Она вернулась. Не поднимая глаз, поставила ведро на землю у шатра, села возле огня. К чёрному стылому небу, выстреливая, крутясь и тая в темноте, летели рыжие искры, Копчёнка зачарованно следила за ними взглядом. Митька смотрел на неё, чувствуя, как поднимается в сердце непонятная, беспричинная ярость. Он вскочил на ноги, подошёл к жене. Юлька неловко поднялась навстречу, и Мардо разозлился ещё больше, увидев, как она испуганно закрывает глаза.
– Что ты мне врёшь?! Что врёшь, спрашиваю, лахудра?! – взяв Юльку за плечи, он с силой тряхнул её. – Знаю я, с чего тебя до сих пор колотит! – бешено глядя в её лицо, он в упор спросил: – Что – лучше было б, если бы гаджэ всех цыган положили? Всех – а не Яшку одного?!
Юлька молчала. Из её плотно зажмуренных глаз бежали слёзы. Увидев это, Митька матерно выругался, оттолкнул жену и сел на прежнее место. Попавшая ему под руку миска зазвенела, покатилась в темноту, и Копчёнка бросилась за ней. Вернувшись, жена метнулась было в шатёр, но Митька поймал её за руку, заставил сесть рядом.
– Ну – уйти мне в самом деле, что ли?!
– Ты у меня допрежь дозволения не спрашивал, – сквозь зубы сказала она. – И сейчас незачем. Не позорься.
Ему нестерпимо захотелось ударить её, но Митька сдержался, стиснув в темноте кулаки и отвернувшись. Услышав рядом умоляющий голос жены, он не обернулся.
– Я ведь и вправду испугалась, Митя! Никогда раньше такого не видала! Только что живые люди стояли, и вдруг бах, бах – и мёртвые. И кровь к моей руке бежит. Бр-р… – Юльку передёрнуло, она истово, старательно несколько раз перекрестилась. – Ты, верно, правильно всё сделал… и по-другому нельзя было, но… я до сих пор ночью спать не могу.
– Скажите, люди добрые, а ещё цыганка… – без улыбки, хрипло произнёс он.
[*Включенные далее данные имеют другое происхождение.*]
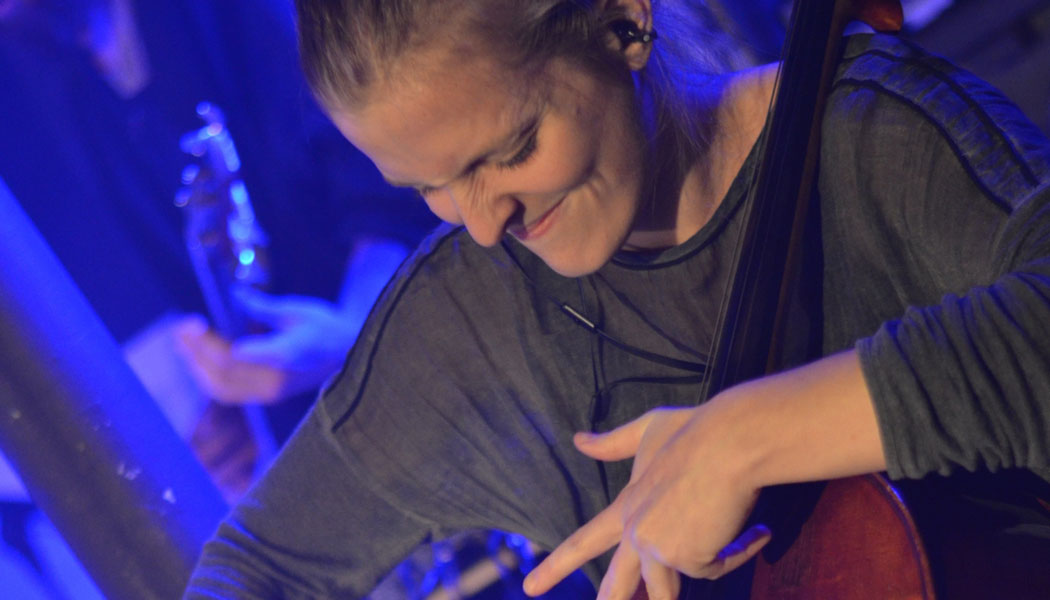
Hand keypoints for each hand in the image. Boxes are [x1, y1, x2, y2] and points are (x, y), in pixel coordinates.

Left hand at [173, 288, 358, 403]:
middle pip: (224, 370)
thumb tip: (236, 294)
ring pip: (220, 386)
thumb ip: (262, 307)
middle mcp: (276, 379)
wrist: (347, 353)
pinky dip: (208, 376)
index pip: (240, 356)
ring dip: (196, 365)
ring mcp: (270, 391)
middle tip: (182, 326)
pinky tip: (198, 358)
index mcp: (287, 355)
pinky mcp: (266, 396)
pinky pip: (228, 392)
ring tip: (183, 342)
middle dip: (196, 349)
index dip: (212, 344)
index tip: (195, 325)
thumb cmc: (326, 327)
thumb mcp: (297, 310)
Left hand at [524, 351, 884, 599]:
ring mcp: (661, 549)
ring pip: (668, 593)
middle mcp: (637, 533)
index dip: (557, 567)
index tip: (531, 587)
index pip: (584, 542)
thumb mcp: (647, 430)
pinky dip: (741, 549)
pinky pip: (719, 566)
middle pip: (618, 585)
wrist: (728, 440)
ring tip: (695, 557)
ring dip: (678, 588)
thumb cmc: (694, 430)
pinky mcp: (691, 558)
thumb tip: (577, 439)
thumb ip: (612, 442)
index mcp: (626, 507)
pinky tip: (758, 530)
Помолчав, спросил: – Думаешь, Сенька наш на войне другим чем занимался? Небось и поболе, чем я, народу положил… А другие цыгане? Много ведь воевало-то, ещё с германцем…
– Наверно. Только я ведь того не видала, – отозвалась Копчёнка. И больше не сказала ни слова. Подбросила в костёр последнюю охапку веток и торопливо ушла в шатёр. Чуть погодя Мардо последовал за ней.
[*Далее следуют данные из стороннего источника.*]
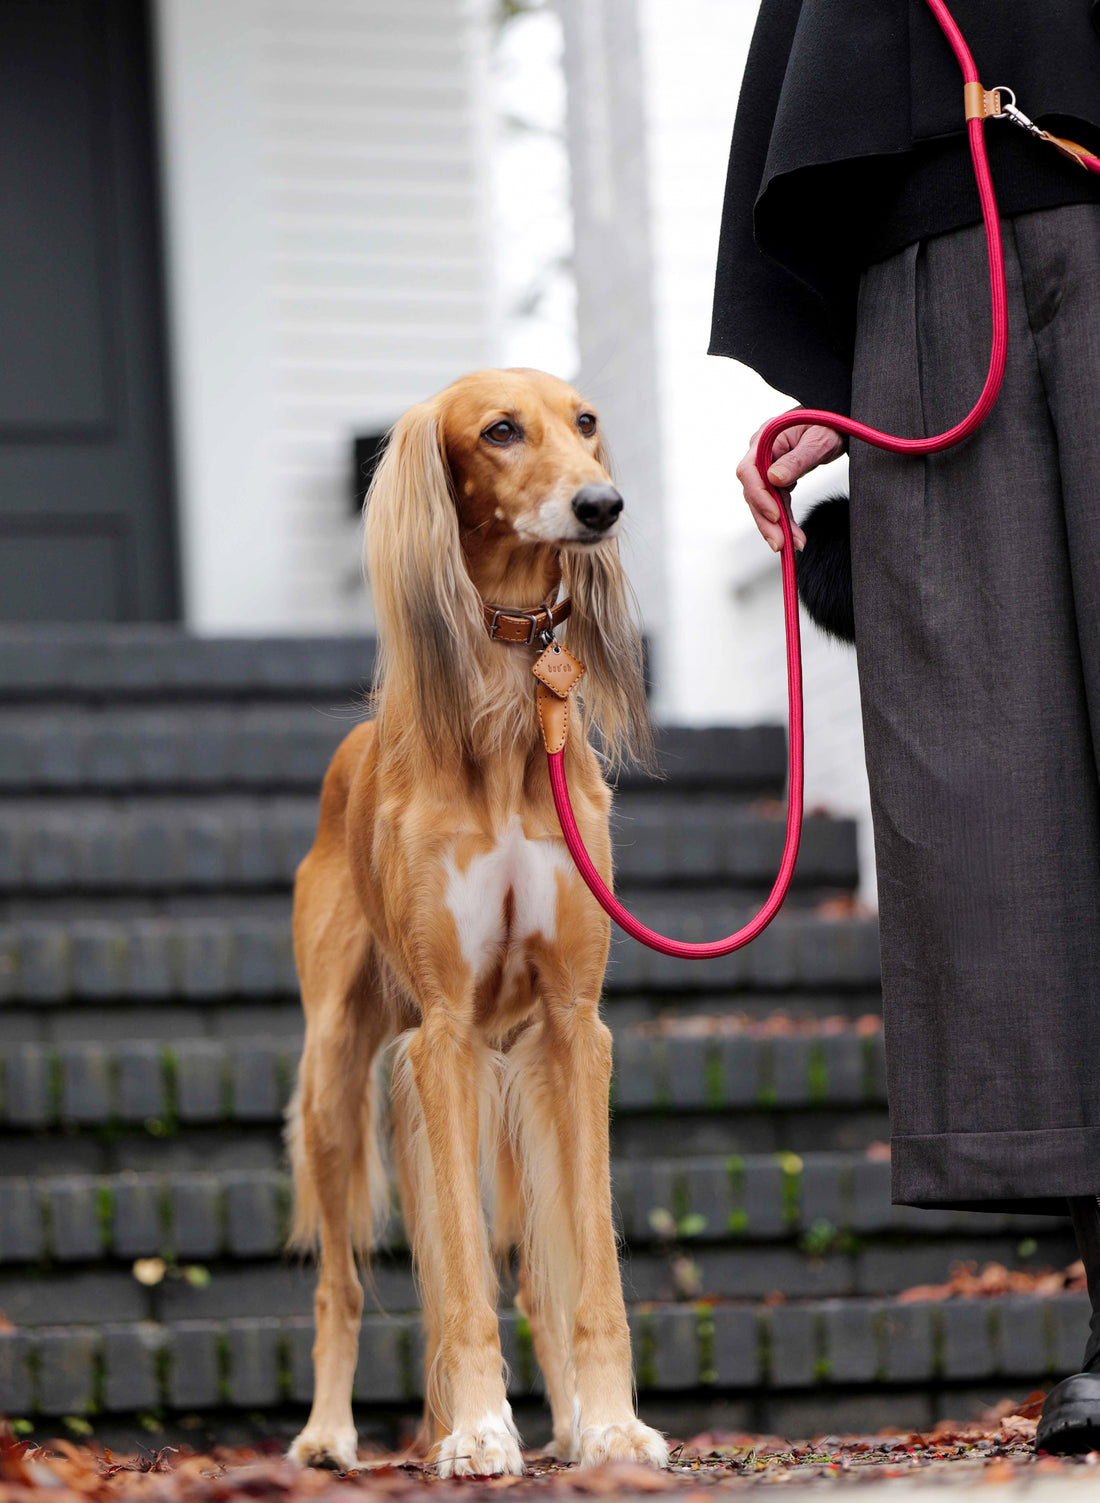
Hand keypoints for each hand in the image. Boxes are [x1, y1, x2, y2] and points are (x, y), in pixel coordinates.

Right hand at [735, 419, 845, 551]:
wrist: (836, 421)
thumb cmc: (828, 422)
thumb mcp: (818, 440)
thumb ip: (797, 459)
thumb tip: (774, 478)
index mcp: (765, 439)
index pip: (749, 471)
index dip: (760, 496)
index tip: (775, 515)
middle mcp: (760, 454)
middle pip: (753, 493)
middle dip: (766, 521)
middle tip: (780, 544)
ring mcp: (767, 467)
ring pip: (764, 502)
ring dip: (775, 526)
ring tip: (791, 545)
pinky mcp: (777, 479)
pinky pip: (776, 502)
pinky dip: (784, 520)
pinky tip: (793, 536)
Полчаса спустя, лёжа рядом с Юлькой на развороченной постели и слушая, как успокаивается, становится ровным дыхание жены, лежащей на его руке, Митька проговорил:
– Я тебя никогда не держал. И сейчас не держу. До сих пор не пойму, чего ты при мне столько лет крутишься. Из меня цыганский муж, как из попа билирина… Бабы над тобой смеются, охота терпеть? Тебе всего-то двадцать три, ещё десять раз сумеешь замуж выйти. Хочешь – уходи, на спине у тебя небось не повисну.
– Ничего, если останусь? – помолчав, поинтересовалась она.
– Тьфу… Дура ты, дура и есть, – выругался Мардо. Стряхнул Юльку со своего плеча, повернулся к ней спиной. Но заснуть не мог. Перед глазами встала голая, жёлто-серая, как вылинявшее солдатское одеяло, встопорщенная полынью и ковылём, выжженная июльским солнцем степь, посреди которой он и встретил Юльку шесть лет назад.
Сам Митька только вышел тогда из одесской тюрьмы, куда попал за карманную кражу на базаре. Тюрьма была переполнена блатными пополам с политическими, в городе устраивались бурные облавы на тех и других, и в конце концов Мардо вместе с десятком таких же мелких жуликов попросту выкинули на улицу: «Бежите подобру-поздорову, голота бесштанная, только место занимаете!» Разумеется, возражающих не обнаружилось: «голота» брызнула врассыпную.